NEW YORK: Summertime is budget-setting season for many marketers, and a study in the current issue of the Journal of Advertising Research adds a new twist to this annual exercise.

Landing on an advertising budget should not simply be a number-crunching experience, contend Douglas West (King's College London), John B. Ford (Old Dominion University) and Paul W. Farris (University of Virginia Darden School of Business).

In How Corporate Cultures Drive Advertising and Promotion Budgets: Best Practices Combine Heuristics and Algorithmic Tools, they divide budgeting methods into two broad forms.

One involves using heuristics, like making choices based on market share, what a rival is spending, a percentage of absolute sales and simply was is "felt" to be necessary.

The other depends on algorithmic methods, based on contributors like quantitative models, incremental testing, objective tasks and return on investment.

A combination of both can lead to more reliable (and flexible) marketing-spend allocation, and to an end result that reflects not just the culture of the marketing department, but the entire organisation.

"The results clearly showed that the greater the participation of the marketing personnel, the more likely algorithmic methods would be used to augment, but not totally replace, heuristic methods," the authors suggest.

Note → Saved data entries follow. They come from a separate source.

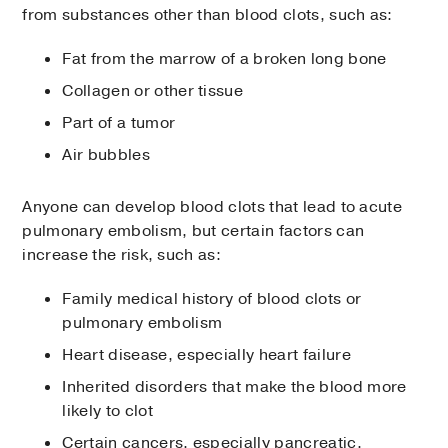
from substances other than blood clots, such as:
Fat from the marrow of a broken long bone
Collagen or other tissue
Part of a tumor
Air bubbles
Anyone can develop blood clots that lead to acute
pulmonary embolism, but certain factors can
increase the risk, such as:
Family medical history of blood clots or
pulmonary embolism
Heart disease, especially heart failure
Inherited disorders that make the blood more
likely to clot
Certain cancers, especially pancreatic,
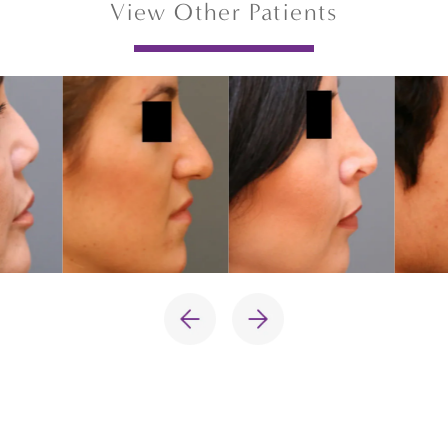
View Other Patients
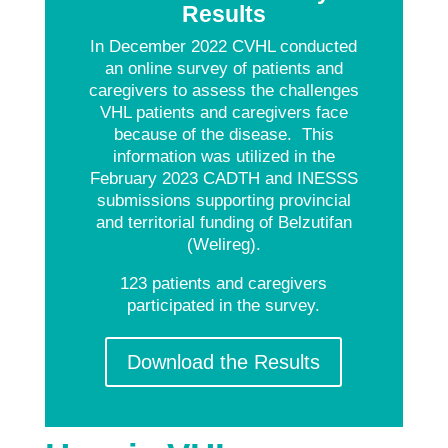
Results
In December 2022 CVHL conducted
an online survey of patients and
caregivers to assess the challenges
VHL patients and caregivers face
because of the disease. This
information was utilized in the
February 2023 CADTH and INESSS
submissions supporting provincial
and territorial funding of Belzutifan
(Welireg).
123 patients and caregivers
participated in the survey.
Download the Results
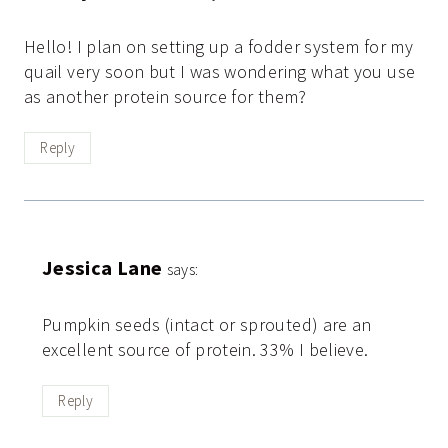
Hello! I plan on setting up a fodder system for my
quail very soon but I was wondering what you use
as another protein source for them?
Reply
Jessica Lane
says:
Pumpkin seeds (intact or sprouted) are an
excellent source of protein. 33% I believe.
Reply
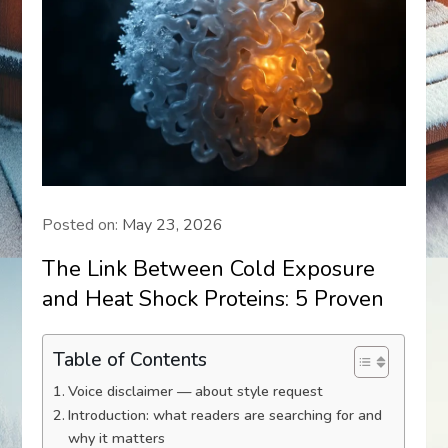
Posted on:
May 23, 2026
The Link Between Cold Exposure
and Heat Shock Proteins: 5 Proven
Table of Contents
Voice disclaimer — about style request
Introduction: what readers are searching for and
why it matters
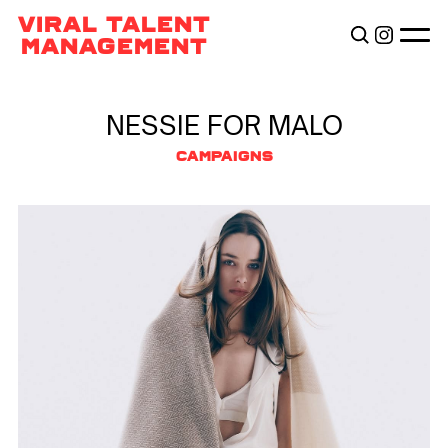
TALENTS
VIRAL TALENT
BECOME VIRAL
MANAGEMENT
ABOUT
NESSIE FOR MALO
CAMPAIGNS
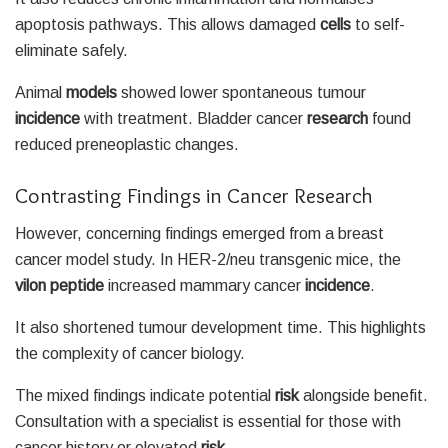
apoptosis pathways. This allows damaged
cells
to self-
eliminate safely.
Animal
models
showed lower spontaneous tumour
incidence
with treatment. Bladder cancer
research
found
reduced preneoplastic changes.
Contrasting Findings in Cancer Research
However, concerning findings emerged from a breast
cancer model study. In HER-2/neu transgenic mice, the
vilon peptide
increased mammary cancer
incidence
.
It also shortened tumour development time. This highlights
the complexity of cancer biology.
The mixed findings indicate potential
risk
alongside benefit.
Consultation with a specialist is essential for those with
cancer history or elevated
risk
.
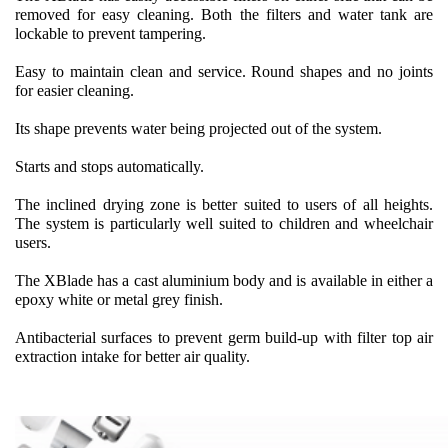
removed for easy cleaning. Both the filters and water tank are
lockable to prevent tampering.
Easy to maintain clean and service. Round shapes and no joints
for easier cleaning.
Its shape prevents water being projected out of the system.
Starts and stops automatically.
The inclined drying zone is better suited to users of all heights.
The system is particularly well suited to children and wheelchair
users.
The XBlade has a cast aluminium body and is available in either a
epoxy white or metal grey finish.
Antibacterial surfaces to prevent germ build-up with filter top air
extraction intake for better air quality.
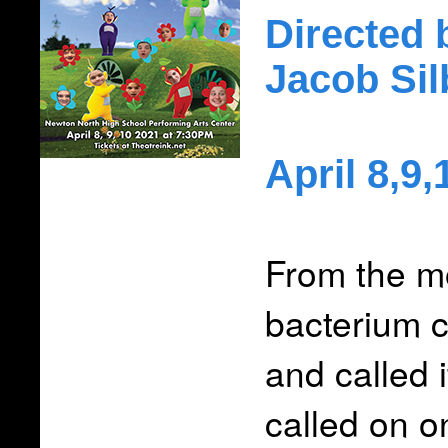
Directed 
Jacob Si
April 8,9
From the m
bacterium c
and called 
called on o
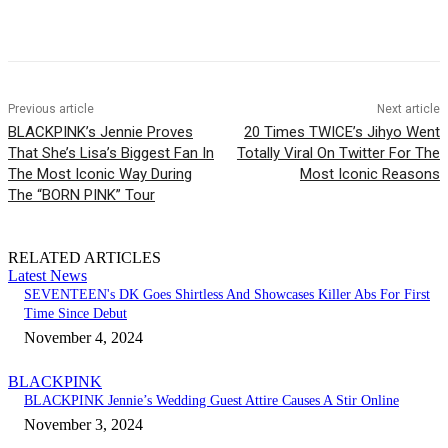
Facebook
Twitter
Pinterest
WhatsApp
Previous article
Next article
BLACKPINK’s Jennie Proves
20 Times TWICE’s Jihyo Went
That She’s Lisa’s Biggest Fan In
Totally Viral On Twitter For The
The Most Iconic Way During
Most Iconic Reasons
The “BORN PINK” Tour
RELATED ARTICLES
Latest News
SEVENTEEN's DK Goes Shirtless And Showcases Killer Abs For First
Time Since Debut
November 4, 2024
BLACKPINK
BLACKPINK Jennie’s Wedding Guest Attire Causes A Stir Online
November 3, 2024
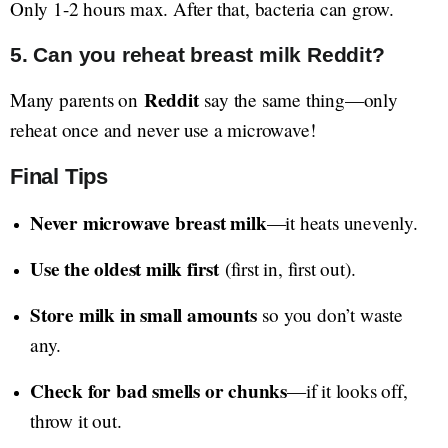
Only 1-2 hours max. After that, bacteria can grow.
5. Can you reheat breast milk Reddit?
Reddit
Many parents on
say the same thing—only
reheat once and never use a microwave!
Final Tips
Never microwave breast milk
—it heats unevenly.
Use the oldest milk first
(first in, first out).
Store milk in small amounts
so you don’t waste
any.
Check for bad smells or chunks
—if it looks off,
throw it out.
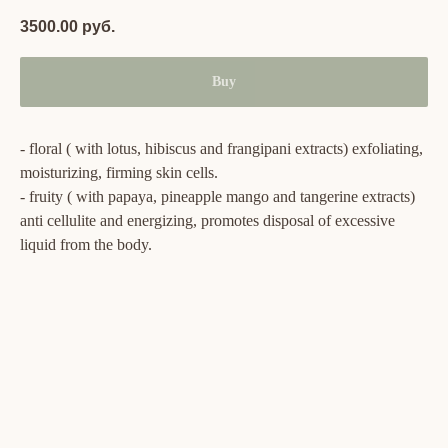
3500.00
руб.
Buy
- floral ( with lotus, hibiscus and frangipani extracts) exfoliating,
moisturizing, firming skin cells.
- fruity ( with papaya, pineapple mango and tangerine extracts)
anti cellulite and energizing, promotes disposal of excessive
liquid from the body.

"What appears to be the case is that marketers preferred logic and probability; when their participation was more diluted by other functional areas, the likelihood of using heuristics increased."

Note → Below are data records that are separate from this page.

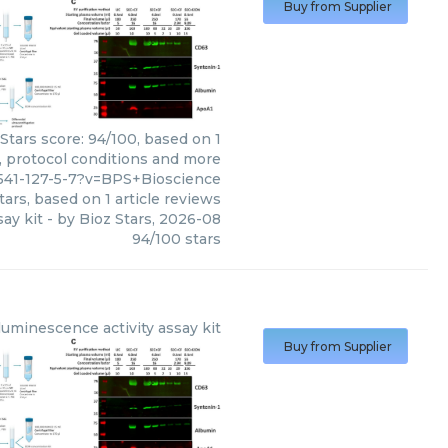
Buy from Supplier
Stars score: 94/100, based on 1
, protocol conditions and more
541-127-5-7?v=BPS+Bioscience
tars, based on
1
article reviews
say kit
- by
Bioz Stars
,
2026-08
94
/
100
stars
uminescence activity assay kit
Buy from Supplier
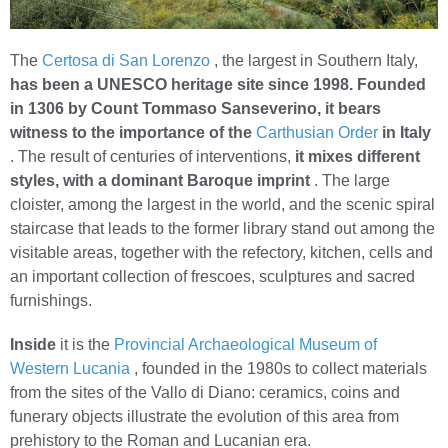
The
Certosa di San Lorenzo
, the largest in Southern Italy,
has been a UNESCO heritage site since 1998.
Founded
in 1306 by Count Tommaso Sanseverino, it bears
witness to the importance of the
Carthusian Order
in Italy
. The result of centuries of interventions,
it mixes different
styles, with a dominant Baroque imprint
. The large
cloister, among the largest in the world, and the scenic spiral
staircase that leads to the former library stand out among the
visitable areas, together with the refectory, kitchen, cells and
an important collection of frescoes, sculptures and sacred
furnishings.
Inside
it is the
Provincial Archaeological Museum of
Western Lucania
, founded in the 1980s to collect materials
from the sites of the Vallo di Diano: ceramics, coins and
funerary objects illustrate the evolution of this area from
prehistory to the Roman and Lucanian era.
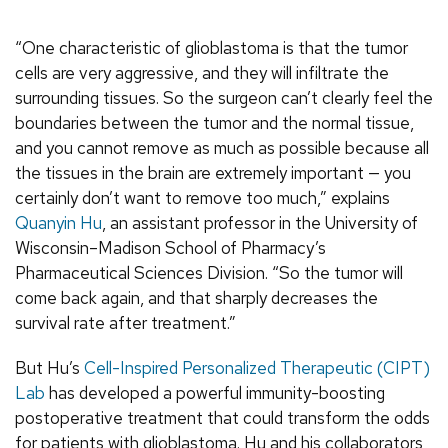
“One characteristic of glioblastoma is that the tumor
cells are very aggressive, and they will infiltrate the
surrounding tissues. So the surgeon can’t clearly feel the
boundaries between the tumor and the normal tissue,
and you cannot remove as much as possible because all
the tissues in the brain are extremely important — you
certainly don’t want to remove too much,” explains
Quanyin Hu
,
an assistant professor in the University of
Wisconsin–Madison School of Pharmacy’s
Pharmaceutical Sciences Division. “So the tumor will
come back again, and that sharply decreases the
survival rate after treatment.”
But Hu’s
Cell-Inspired Personalized Therapeutic (CIPT)
Lab
has developed a powerful immunity-boosting
postoperative treatment that could transform the odds
for patients with glioblastoma. Hu and his collaborators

And the authors support their discussion with an analogy drawn from the great American pastime.

"What the baseball player will do is run toward the ball, constantly adjusting his speed to maintain as constant an angle as possible. A series of adjustments are made as the forward progress advances. The catch is made largely because of the outfielder responding to a series of heuristic," they write.

"It is the contention in this study that managers should think of heuristic budgetary processes in similar ways and have confidence in their value in conjunction with algorithmic techniques."